March 15, 2026

What is BSA/AML in Real Estate?

Disclaimer: This article is for educational purposes only and does not constitute legal, tax, or financial advice. Federal and state regulations change frequently. Consult a qualified attorney, CPA, or licensed professional before making decisions based on regulatory requirements discussed here.

The Bank Secrecy Act (BSA) and anti-money laundering (AML) regulations are a framework of federal laws designed to detect and prevent money laundering, terrorist financing, and other financial crimes. While BSA/AML regulations primarily target financial institutions, real estate transactions have become an increasing focus because property purchases can be used to launder illicit funds, particularly through all-cash transactions and shell companies that obscure the beneficial owner.

Real estate is attractive to money launderers because property values are high (allowing large amounts of money to be placed in a single transaction), real estate transactions are complex (creating opportunities to obscure fund sources), and properties can be bought and sold to convert dirty money into apparently legitimate wealth. The Financial Crimes Enforcement Network (FinCEN) has taken steps to address this vulnerability through Geographic Targeting Orders and proposed beneficial ownership reporting requirements.

FinCEN Geographic Targeting Orders

Since 2016, FinCEN has issued Geographic Targeting Orders (GTOs) requiring title insurance companies to identify the natural persons (beneficial owners) behind shell companies used to make all-cash purchases of residential real estate above certain thresholds in specified metropolitan areas. Originally targeting Manhattan and Miami-Dade County, the GTOs have expanded to cover most major U.S. metros and have been made permanent.

Under the GTOs, title companies must collect and report beneficial ownership information for all-cash purchases above the applicable threshold (generally $300,000, lower in some areas).
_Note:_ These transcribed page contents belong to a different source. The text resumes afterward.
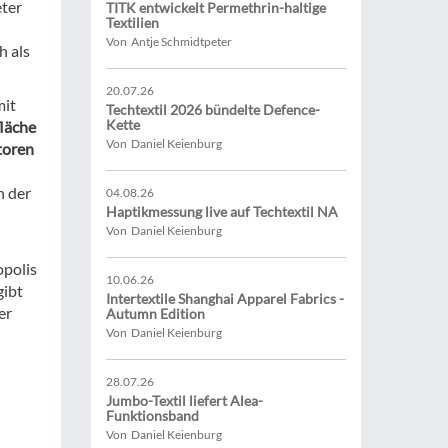
eter
TITK entwickelt Permethrin-haltige
Textilien
Von Antje Schmidtpeter
h als
20.07.26
mit
Techtextil 2026 bündelte Defence-
Kette
läche
Von Daniel Keienburg
toren
n der
04.08.26
Haptikmessung live auf Techtextil NA
Von Daniel Keienburg
opolis
10.06.26
gibt
Intertextile Shanghai Apparel Fabrics -
er
Autumn Edition
Von Daniel Keienburg
28.07.26
Jumbo-Textil liefert Alea-
Funktionsband
Von Daniel Keienburg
This information is filed with FinCEN and used to detect patterns of suspicious activity.

What this means for investors

If you purchase property through an LLC, trust, or other legal entity using cash (no institutional financing), you may be asked by the title company to disclose the beneficial owner(s) of the entity. This is a legal requirement, not an optional request. Providing accurate information is mandatory, and knowingly providing false information can result in criminal penalties.

For investors who use LLCs for liability protection (a common and legitimate practice), the GTO reporting requirement does not change the legality or advisability of LLC ownership. It simply requires transparency about who owns the LLC. Legitimate investors should have no concern about providing this information.

Corporate Transparency Act

The Corporate Transparency Act (CTA), which took effect in 2024, requires most LLCs and corporations to report their beneficial owners to FinCEN through the Beneficial Ownership Information (BOI) database. This is separate from real estate-specific rules and applies to most business entities regardless of whether they own real estate. Real estate investors with LLCs must file BOI reports or face penalties.

Suspicious Activity Reports

Financial institutions (banks, credit unions, mortgage companies) are required to file Suspicious Activity Reports (SARs) when they detect transactions that appear to involve money laundering, structuring, or other financial crimes. While individual real estate investors are generally not required to file SARs, your banks and lenders monitor your accounts for suspicious activity. Large cash deposits, rapid-fire property transactions, and unusual fund transfer patterns may trigger SAR filings and potential account restrictions.

Best practices: maintain clear documentation of fund sources for all property purchases, use bank transfers rather than cash for large transactions, and be prepared to explain the business purpose of your real estate activities to your bank's compliance department if asked.